What to do ::
1. From the rows below, reproduce verbatim the lines starting with the line containing "22.017.750.000" and running through the line containing "国政府审查重点。如果企业赴海外上市前不申报网络", with both of those lines included. Omit the picture markers.
2. Proceed with the field guide on probabilistic data structures from the point at which it ends.

Page excerpt ::
Bounded Wrongness: A Field Guide to Probabilistic Data Structures

Your database keeps a perfect index of every key it holds. Ask whether some key is present and it answers with total certainty: yes, here's the row, or no, it isn't here.

Now look at what it actually gets asked. In a write-heavy store, a huge fraction of lookups are for keys that aren't there, and the expensive part of answering "no" is the disk read you do to prove it. That read is exactly what Cassandra, RocksDB, Redis, and (for a while) Chrome all decided to skip. Each keeps a second, much smaller structure whose entire job is to be wrong, on purpose, at a rate they choose. It never sends you to disk for a key that's present. It occasionally sends you to disk for a key that isn't. They consider that an excellent deal.

TL;DR

This is a tour of the probabilistic data structures hiding inside systems you already run. The Bloom filter (1970) and its descendants (Counting, Cuckoo, Quotient, XOR, Binary Fuse) answer set membership; HyperLogLog and Count-Min answer "how many distinct" and "how often." All of them make the same trade: a bounded, one-sided, tunable error in exchange for a space collapse the exact structure can't touch. The skill isn't the formulas. It's knowing which question you can afford to ask slightly wrong, and by how much.

The negative oracle

Here's the reframe that makes the rest of this make sense: a Bloom filter is not an index that finds things. It's a gate that tells you, cheaply and with certainty, when something is definitely absent.

Given information ::
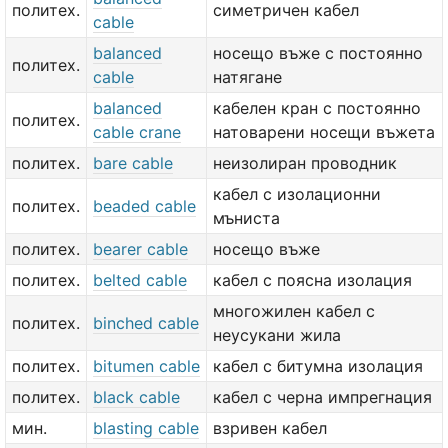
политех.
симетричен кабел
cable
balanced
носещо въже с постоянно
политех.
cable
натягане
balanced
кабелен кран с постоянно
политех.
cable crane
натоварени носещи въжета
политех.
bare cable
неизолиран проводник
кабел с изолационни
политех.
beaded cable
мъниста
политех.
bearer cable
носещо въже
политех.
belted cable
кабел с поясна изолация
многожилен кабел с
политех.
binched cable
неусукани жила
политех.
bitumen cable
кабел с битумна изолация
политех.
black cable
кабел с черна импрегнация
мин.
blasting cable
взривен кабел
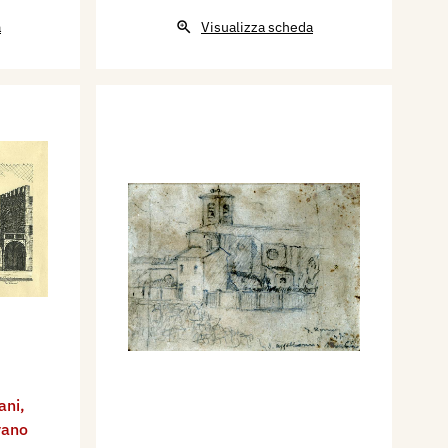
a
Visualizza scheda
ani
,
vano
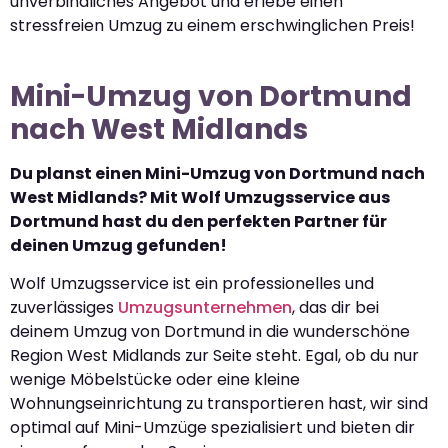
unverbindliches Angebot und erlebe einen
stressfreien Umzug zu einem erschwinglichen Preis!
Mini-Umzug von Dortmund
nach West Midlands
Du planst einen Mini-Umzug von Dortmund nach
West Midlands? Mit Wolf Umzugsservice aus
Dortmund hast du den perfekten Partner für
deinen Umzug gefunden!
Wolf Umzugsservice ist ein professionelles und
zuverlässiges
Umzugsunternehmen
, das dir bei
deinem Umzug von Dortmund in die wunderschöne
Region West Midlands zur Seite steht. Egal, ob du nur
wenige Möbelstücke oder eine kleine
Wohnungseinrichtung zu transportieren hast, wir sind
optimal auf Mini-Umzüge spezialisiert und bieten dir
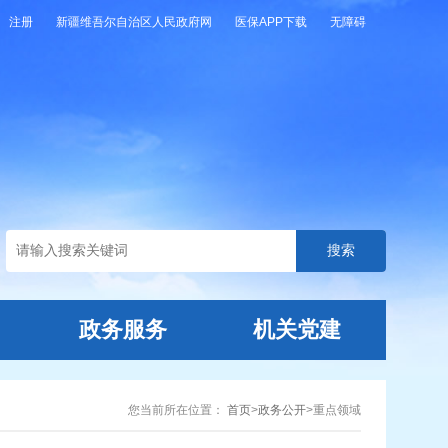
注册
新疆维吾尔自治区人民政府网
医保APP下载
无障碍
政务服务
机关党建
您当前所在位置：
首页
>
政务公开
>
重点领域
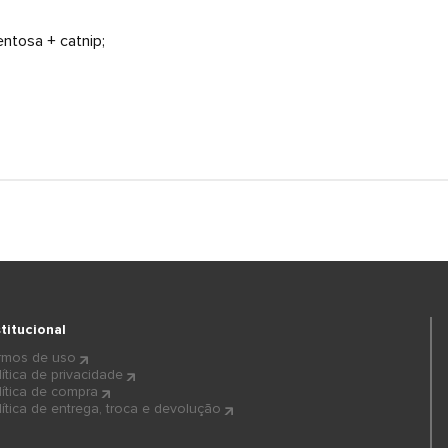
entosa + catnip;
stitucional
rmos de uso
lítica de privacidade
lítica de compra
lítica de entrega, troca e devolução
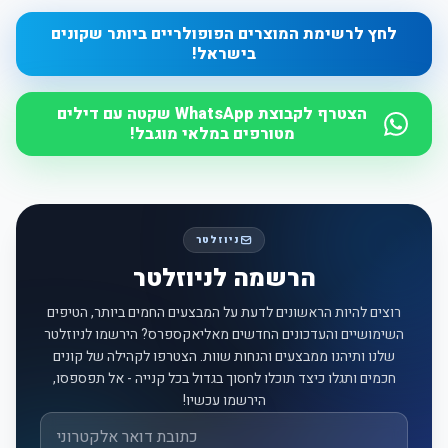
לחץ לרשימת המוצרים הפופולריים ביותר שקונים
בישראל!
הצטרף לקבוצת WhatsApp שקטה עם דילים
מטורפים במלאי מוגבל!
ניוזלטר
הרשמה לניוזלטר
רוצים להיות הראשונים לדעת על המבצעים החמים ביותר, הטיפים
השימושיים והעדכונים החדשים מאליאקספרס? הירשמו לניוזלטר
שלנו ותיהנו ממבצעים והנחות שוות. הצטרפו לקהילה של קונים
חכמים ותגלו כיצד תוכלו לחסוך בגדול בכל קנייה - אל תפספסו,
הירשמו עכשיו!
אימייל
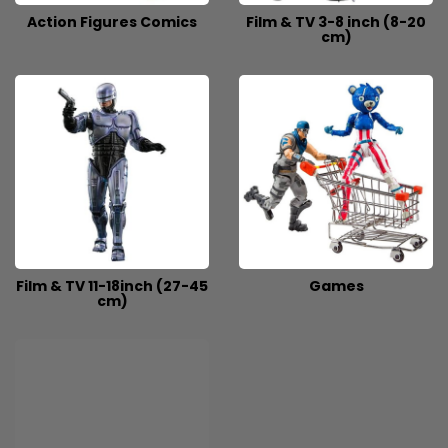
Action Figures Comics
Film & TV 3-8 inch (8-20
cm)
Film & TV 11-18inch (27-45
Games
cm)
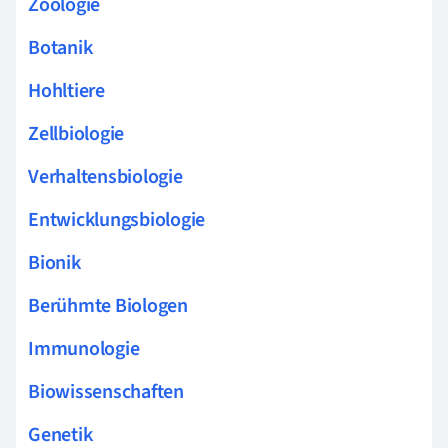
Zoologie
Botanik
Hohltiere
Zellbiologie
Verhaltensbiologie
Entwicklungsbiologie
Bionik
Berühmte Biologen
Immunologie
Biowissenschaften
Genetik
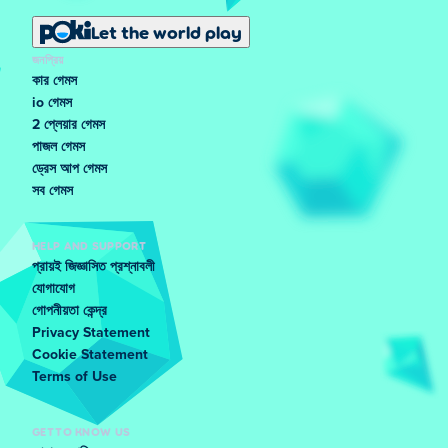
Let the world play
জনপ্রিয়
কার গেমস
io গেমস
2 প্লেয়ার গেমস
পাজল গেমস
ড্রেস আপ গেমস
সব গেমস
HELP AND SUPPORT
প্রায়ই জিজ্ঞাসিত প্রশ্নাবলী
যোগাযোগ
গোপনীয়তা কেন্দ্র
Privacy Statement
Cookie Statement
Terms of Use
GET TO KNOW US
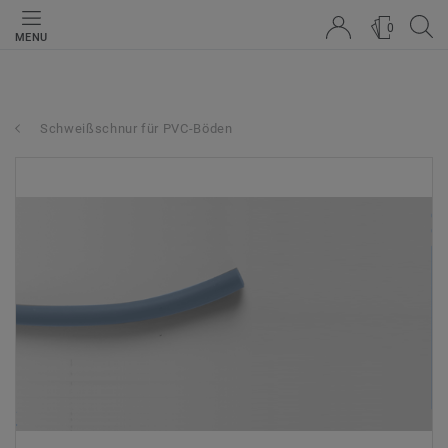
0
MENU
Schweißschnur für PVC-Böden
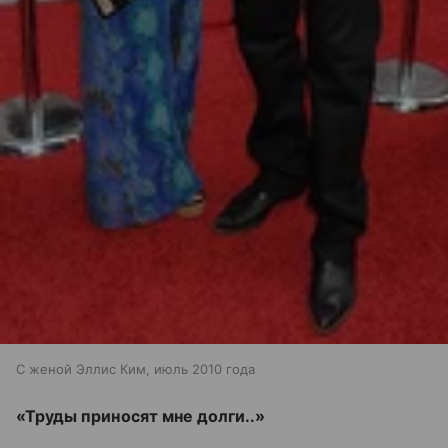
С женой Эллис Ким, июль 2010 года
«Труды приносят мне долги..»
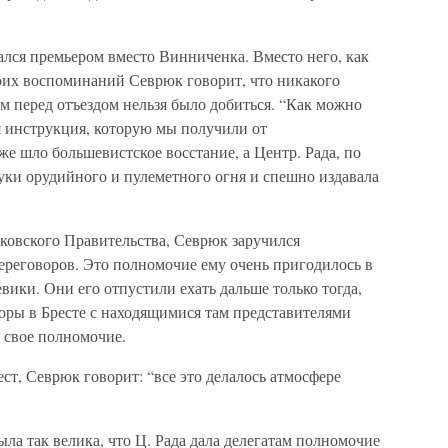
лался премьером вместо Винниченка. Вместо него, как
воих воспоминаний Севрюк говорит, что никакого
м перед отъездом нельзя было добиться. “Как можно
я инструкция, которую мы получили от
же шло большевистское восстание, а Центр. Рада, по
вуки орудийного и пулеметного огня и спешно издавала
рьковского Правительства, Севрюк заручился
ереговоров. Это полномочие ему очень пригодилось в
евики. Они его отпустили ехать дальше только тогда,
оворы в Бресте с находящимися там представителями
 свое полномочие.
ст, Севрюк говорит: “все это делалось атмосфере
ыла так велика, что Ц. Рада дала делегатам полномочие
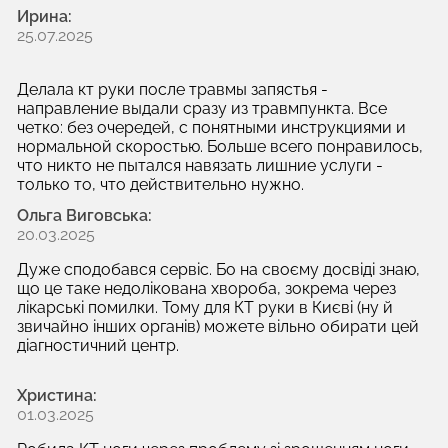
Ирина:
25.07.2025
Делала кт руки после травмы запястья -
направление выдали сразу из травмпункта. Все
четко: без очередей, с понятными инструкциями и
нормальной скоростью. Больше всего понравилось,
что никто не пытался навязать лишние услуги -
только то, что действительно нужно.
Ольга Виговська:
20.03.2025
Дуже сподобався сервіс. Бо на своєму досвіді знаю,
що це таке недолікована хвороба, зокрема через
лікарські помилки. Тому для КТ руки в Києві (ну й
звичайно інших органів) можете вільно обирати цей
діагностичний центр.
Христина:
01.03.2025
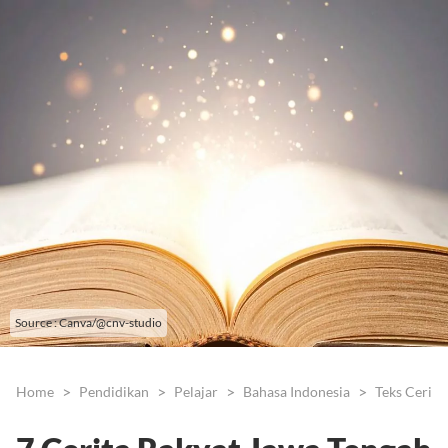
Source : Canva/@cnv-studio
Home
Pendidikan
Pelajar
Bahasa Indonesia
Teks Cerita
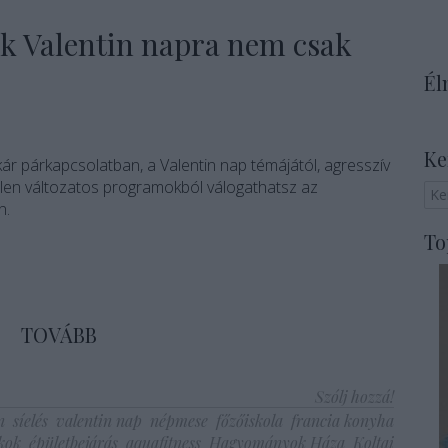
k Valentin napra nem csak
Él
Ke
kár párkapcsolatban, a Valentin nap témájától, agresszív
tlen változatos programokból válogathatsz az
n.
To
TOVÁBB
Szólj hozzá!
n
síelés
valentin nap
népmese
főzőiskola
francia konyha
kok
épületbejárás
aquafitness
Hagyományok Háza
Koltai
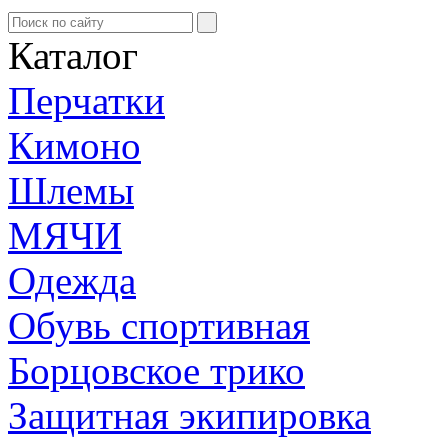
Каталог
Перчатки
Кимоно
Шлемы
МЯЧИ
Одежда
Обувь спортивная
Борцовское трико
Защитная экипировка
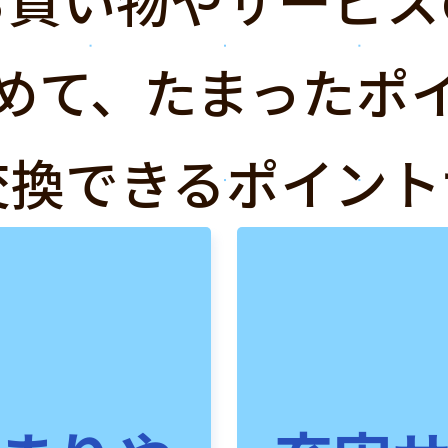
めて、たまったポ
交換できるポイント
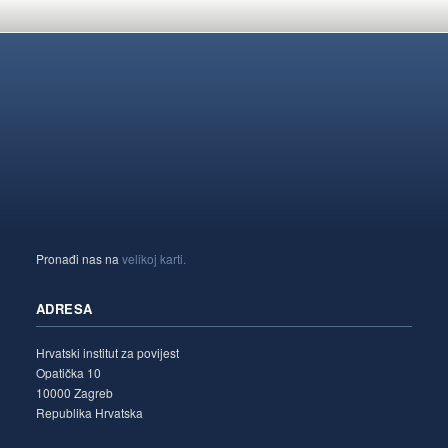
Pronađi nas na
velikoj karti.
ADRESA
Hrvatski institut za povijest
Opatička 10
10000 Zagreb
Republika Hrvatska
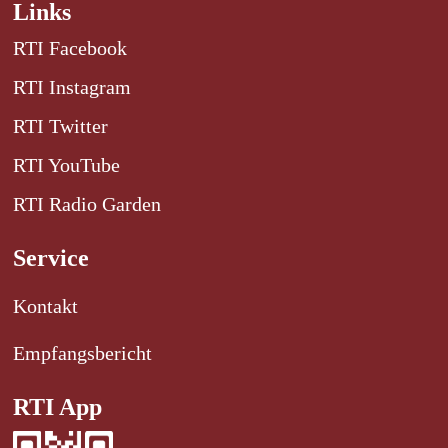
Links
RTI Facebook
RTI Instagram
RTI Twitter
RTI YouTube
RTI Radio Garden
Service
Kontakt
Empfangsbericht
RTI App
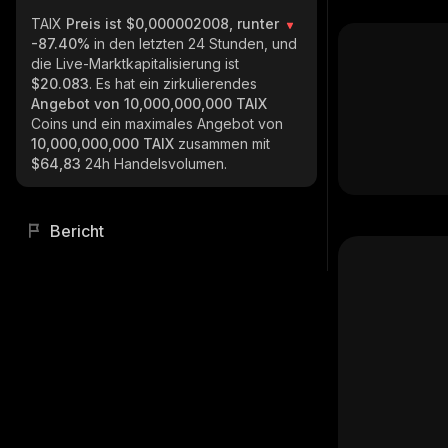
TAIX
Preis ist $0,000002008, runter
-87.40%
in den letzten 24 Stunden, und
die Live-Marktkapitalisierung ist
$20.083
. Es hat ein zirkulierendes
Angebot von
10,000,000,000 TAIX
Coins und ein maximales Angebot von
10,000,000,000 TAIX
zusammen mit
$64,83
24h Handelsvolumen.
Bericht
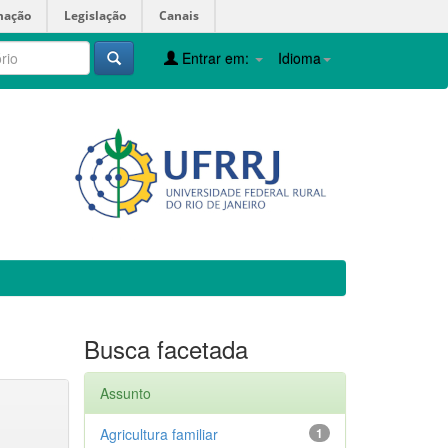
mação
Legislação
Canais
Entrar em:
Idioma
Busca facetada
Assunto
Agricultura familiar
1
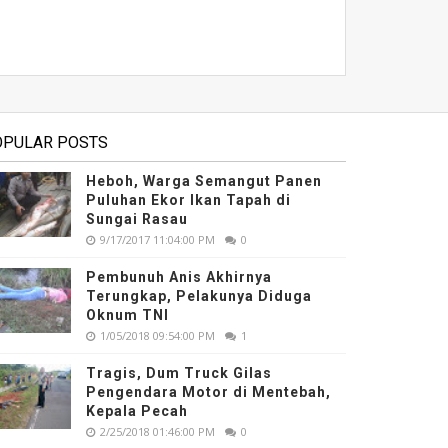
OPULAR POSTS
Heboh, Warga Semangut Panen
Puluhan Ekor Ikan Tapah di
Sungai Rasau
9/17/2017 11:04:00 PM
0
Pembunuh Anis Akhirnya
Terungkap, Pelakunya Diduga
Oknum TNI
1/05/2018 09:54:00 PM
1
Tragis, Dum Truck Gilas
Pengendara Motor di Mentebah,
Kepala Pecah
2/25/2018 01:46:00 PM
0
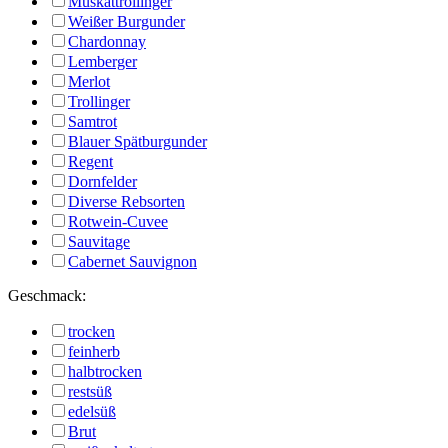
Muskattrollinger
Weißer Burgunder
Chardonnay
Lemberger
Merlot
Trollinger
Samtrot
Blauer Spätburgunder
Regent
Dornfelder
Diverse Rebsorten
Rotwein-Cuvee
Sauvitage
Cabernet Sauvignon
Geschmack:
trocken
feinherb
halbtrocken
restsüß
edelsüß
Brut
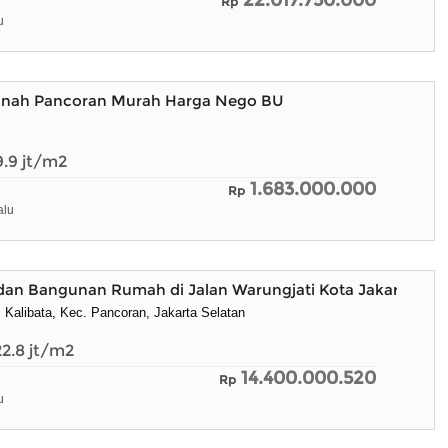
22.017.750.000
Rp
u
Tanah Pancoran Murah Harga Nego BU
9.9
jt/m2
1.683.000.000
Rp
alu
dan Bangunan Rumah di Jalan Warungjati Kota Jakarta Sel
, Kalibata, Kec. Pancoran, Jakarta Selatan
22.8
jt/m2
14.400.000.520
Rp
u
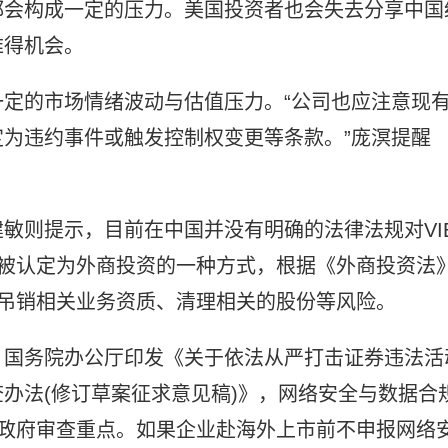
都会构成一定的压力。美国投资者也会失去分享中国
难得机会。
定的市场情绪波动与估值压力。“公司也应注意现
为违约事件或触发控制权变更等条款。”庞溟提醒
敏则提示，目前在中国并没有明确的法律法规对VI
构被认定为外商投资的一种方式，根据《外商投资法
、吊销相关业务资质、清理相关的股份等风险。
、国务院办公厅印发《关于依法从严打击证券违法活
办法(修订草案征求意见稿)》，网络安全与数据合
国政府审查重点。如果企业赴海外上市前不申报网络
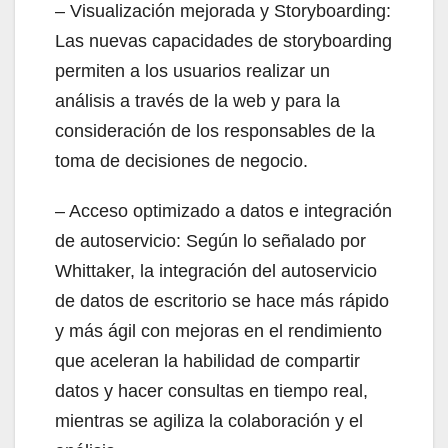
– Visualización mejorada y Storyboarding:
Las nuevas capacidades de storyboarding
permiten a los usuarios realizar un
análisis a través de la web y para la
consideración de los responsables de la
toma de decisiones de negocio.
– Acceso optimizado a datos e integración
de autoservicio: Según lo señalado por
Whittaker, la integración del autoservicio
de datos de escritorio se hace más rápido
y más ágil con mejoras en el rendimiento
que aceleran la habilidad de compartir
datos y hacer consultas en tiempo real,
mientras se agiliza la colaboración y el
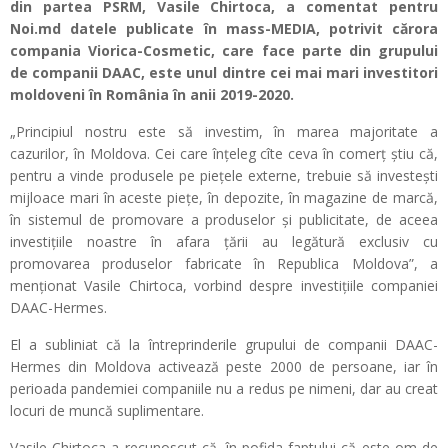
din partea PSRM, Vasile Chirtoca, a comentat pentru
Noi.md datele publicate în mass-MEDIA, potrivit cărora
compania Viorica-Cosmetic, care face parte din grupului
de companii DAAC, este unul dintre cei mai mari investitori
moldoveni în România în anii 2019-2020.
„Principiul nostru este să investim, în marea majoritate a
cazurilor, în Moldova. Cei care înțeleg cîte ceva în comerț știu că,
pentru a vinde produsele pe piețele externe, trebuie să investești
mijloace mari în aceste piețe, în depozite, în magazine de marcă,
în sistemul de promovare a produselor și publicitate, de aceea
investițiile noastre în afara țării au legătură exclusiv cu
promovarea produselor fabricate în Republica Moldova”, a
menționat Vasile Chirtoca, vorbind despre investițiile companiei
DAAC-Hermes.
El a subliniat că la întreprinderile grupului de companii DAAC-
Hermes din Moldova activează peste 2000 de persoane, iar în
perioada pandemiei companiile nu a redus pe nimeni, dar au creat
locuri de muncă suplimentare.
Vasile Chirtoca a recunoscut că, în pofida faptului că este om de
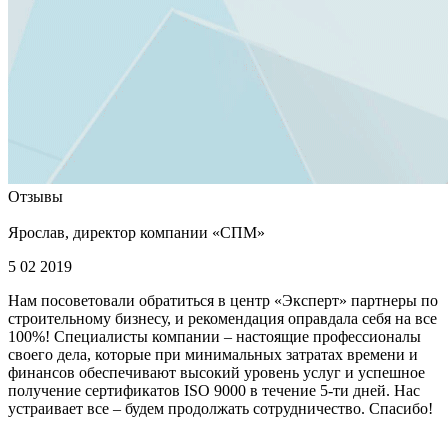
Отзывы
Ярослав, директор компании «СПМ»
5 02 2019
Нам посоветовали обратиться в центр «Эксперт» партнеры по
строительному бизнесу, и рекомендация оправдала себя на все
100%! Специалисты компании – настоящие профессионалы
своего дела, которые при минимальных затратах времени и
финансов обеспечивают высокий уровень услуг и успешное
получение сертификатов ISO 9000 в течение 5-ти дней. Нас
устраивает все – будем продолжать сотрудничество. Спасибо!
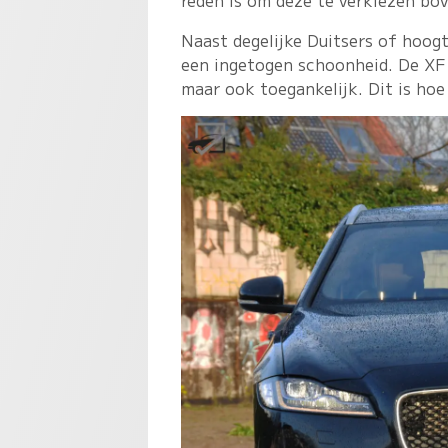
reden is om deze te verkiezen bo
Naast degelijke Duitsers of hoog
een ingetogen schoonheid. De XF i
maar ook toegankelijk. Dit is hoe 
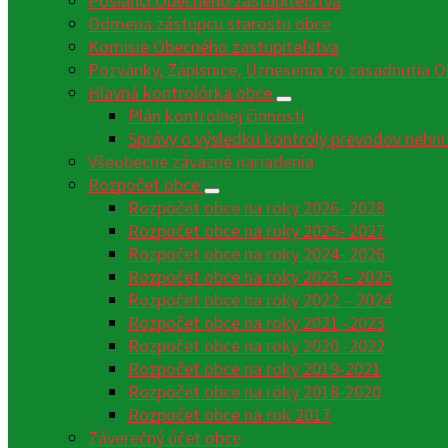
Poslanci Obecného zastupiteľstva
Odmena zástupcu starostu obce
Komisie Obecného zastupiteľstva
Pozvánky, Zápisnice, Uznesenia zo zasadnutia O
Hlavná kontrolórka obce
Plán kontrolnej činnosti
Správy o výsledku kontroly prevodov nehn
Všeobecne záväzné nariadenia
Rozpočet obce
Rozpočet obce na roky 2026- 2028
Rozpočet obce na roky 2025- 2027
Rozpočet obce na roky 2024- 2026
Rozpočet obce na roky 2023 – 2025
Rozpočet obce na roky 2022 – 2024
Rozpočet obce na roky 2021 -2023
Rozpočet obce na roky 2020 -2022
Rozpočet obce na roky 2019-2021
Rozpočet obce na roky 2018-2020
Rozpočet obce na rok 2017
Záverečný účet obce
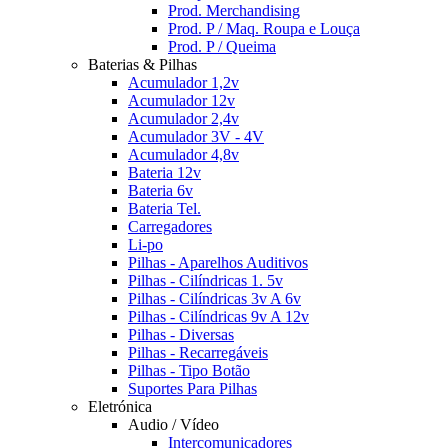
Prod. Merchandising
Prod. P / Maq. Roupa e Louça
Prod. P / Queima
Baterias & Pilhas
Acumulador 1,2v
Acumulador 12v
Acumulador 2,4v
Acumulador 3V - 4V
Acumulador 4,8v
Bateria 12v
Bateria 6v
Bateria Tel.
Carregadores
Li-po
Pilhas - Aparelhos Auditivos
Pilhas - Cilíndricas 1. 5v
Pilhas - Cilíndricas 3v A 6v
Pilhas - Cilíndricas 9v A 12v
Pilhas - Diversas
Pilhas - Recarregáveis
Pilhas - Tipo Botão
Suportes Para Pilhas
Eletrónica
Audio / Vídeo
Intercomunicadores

Task-by-task answers ::
1.
22.017.750.000
Rp
u
Tanah Pancoran Murah Harga Nego BU
9.9
jt/m2
1.683.000.000
Rp
alu
dan Bangunan Rumah di Jalan Warungjati Kota Jakarta Sel
, Kalibata, Kec. Pancoran, Jakarta Selatan
22.8
jt/m2
14.400.000.520
Rp
u
都会构成一定的压力。美国投资者也会失去分享中国
难得机会。
定的市场情绪波动与估值压力。“公司也应注意现
为违约事件或触发控制权变更等条款。”庞溟提醒
敏则提示，目前在中国并没有明确的法律法规对VI
构被认定为外商投资的一种方式，根据《外商投资法
、吊销相关业务资质、清理相关的股份等风险。
、国务院办公厅印发《关于依法从严打击证券违法活
办法(修订草案征求意见稿)》，网络安全与数据合
国政府审查重点。如果企业赴海外上市前不申报网络

2.
That word "certainty" is doing real work, and it only points one direction. A Bloom filter has two possible answers, and they are not symmetric. "Definitely not present" is the truth, always, no exceptions. "Maybe present" means go check, and sometimes the check comes up empty. There are false positives. There are never false negatives. If the filter says a key isn't there, it isn't there, full stop.

Sit with why that asymmetry is the whole game. When Cassandra looks for a partition, it consults a per-SSTable Bloom filter first. If the filter says "definitely not in this file," Cassandra skips the file entirely, no disk seek. If it says "maybe," Cassandra reads the file to find out. A false positive costs one wasted read. A false negative would cost correctness: it would tell Cassandra a row doesn't exist when it does, and you'd silently lose data. The structure is built so the cheap error can happen and the expensive one cannot.

The filter says	What it means	What you do	Cost when wrong
"Definitely not present"	Always true	Skip the lookup	Never wrong
"Maybe present"	Probably true	Do the real lookup	One wasted lookup

So the filter isn't storing your data. It's storing a compressed, lossy shadow of which keys you've seen, and it's right about absence every single time. I want a name for this trade, because it runs through every structure in this post: bounded wrongness. The error is real, but it's one-sided, it's capped, and you set the cap. It's a price you pay on purpose, not a risk that happens to you.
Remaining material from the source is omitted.